Un progetto tanto spregiudicato quanto fragile, fondato su un matrimonio che
andava incoraggiato anche con la commissione di opere a quel prestigioso
pittore veneziano, Tiziano appunto, come nel caso della Venere di Urbino
e successivamente del ritratto alla giovane sposa.
Il bisogno di una riforma radicale della
Chiesa cattolica serpeggiava in maniera affatto nascosta anche nelle Marche,
se pensiamo alla nascita in questa regione del movimento cappuccino, al suo
riconoscimento per il tramite della ducissa, nipote di Clemente VII, e
alla stessa vicinanza della Cybo al movimento di rinnovamento spirituale che si
raccoglieva intorno a Vittoria Colonna e Giulia Gonzaga, a Reginald Pole e
Michelangelo Buonarroti. Ferentillo e Viterbo non sono poi così distanti.

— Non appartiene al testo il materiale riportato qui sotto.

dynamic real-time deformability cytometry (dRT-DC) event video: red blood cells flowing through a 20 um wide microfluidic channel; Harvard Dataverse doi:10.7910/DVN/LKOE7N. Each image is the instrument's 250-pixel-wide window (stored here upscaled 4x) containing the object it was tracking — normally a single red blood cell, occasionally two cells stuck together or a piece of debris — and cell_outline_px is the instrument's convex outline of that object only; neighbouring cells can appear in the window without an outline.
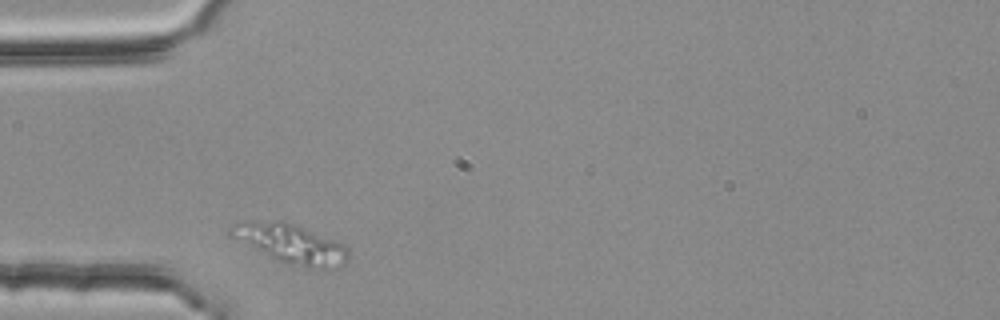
{"species": "common noctule bat (a hibernating species)", "species_latin": "Nyctalus noctula", "temperature_condition": "room temperature", "stored_images_in_passage": 1, "camera_frame_rate_fps": 3000, "um_per_image_px": 0.085, "animal": {"sex": "female", "body_mass_g": 25.1}, "frame": {"image": 1, "passage_image": 1, "time_ms": 0.0, "image_size_px": [1000, 320], "cell_outline_px": [[348, 256], [344, 264], [340, 268], [304, 268], [276, 260], [228, 236], [224, 232], [228, 228], [236, 224], [248, 220], [284, 220], [296, 224], [336, 240], [344, 244], [348, 248]], "centroid_in_image_um": [24.68, 20.7], "position_along_channel_um": 60.3, "area_um2": 27.51}}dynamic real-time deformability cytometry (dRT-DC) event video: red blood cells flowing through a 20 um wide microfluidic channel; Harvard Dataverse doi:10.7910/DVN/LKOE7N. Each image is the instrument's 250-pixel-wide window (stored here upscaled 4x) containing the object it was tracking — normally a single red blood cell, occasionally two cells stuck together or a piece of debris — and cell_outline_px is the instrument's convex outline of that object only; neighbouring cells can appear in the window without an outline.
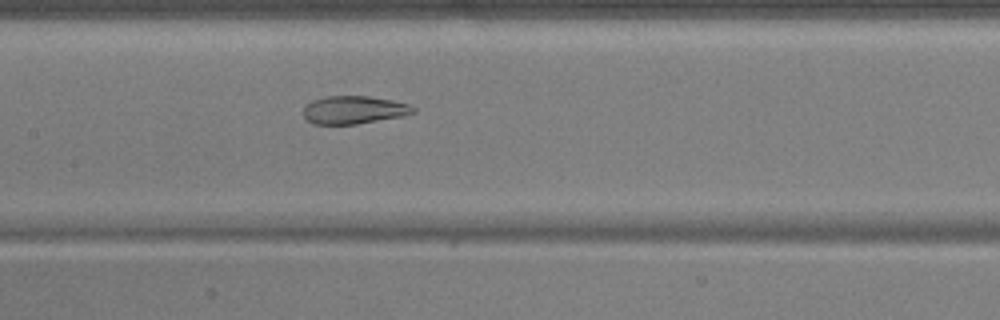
{"species": "common noctule bat (a hibernating species)", "species_latin": "Nyctalus noctula", "temperature_condition": "warm", "stored_images_in_passage": 54, "camera_frame_rate_fps": 3000, "um_per_image_px": 0.085, "animal": {"sex": "male", "body_mass_g": 17.9, "forearm_length_mm": 54.2}, "frame": {"image": 1, "passage_image": 27, "time_ms": 8.667, "image_size_px": [1000, 320], "cell_outline_px": [[416, 112], [404, 116], [356, 124], [312, 124], [304, 116], [304, 104], [312, 100], [324, 96], [368, 96], [392, 100], [408, 104], [416, 108]], "centroid_in_image_um": [30.08, 9.34], "position_along_channel_um": 177.3, "area_um2": 18.03}}
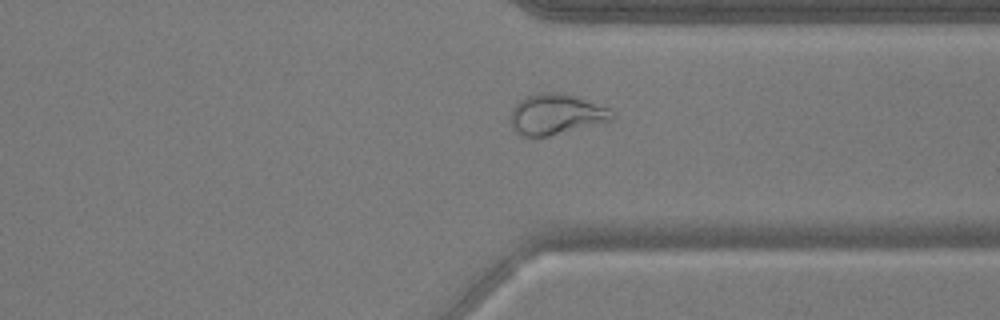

Il tutto fino al quel 1545, che anche nelle
Marche segna uno spartiacque. Le due “bicocche” di Camerino e Nepi cedute alla
Chiesa in cambio di Parma e Piacenza, erette a ducato per Ottavio Farnese e
Margherita d’Austria, ma in realtà per Pier Luigi Farnese, fratello a dir poco
chiacchierato del Papa. È nel frangente di questo passaggio, che rischiava di
far saltare tutti gli equilibri della penisola e i rapporti con l’imperatore,
che Tiziano arriva a Roma disposto a ritrarre l’intera famiglia e anche le
gatte…
Scompariva l’autonomia relativa di una
città millenaria, protagonista della storia e della cultura dell’Italia
centrale, ricompensata con il titolo onorifico di Capoluogo dell’Umbria, ma in
realtà deprivata della sua funzione politica su un’ampia regione territoriale e
chiamata essa stessa a concorrere al processo di uniformazione dello stato
pontificio in una pur sempre piccola monarchia assolutistica. Toccava per prima
a Camerino, sarebbero seguite via via altre, e pare che anche la Corona inglese
si interessasse alle sue sorti.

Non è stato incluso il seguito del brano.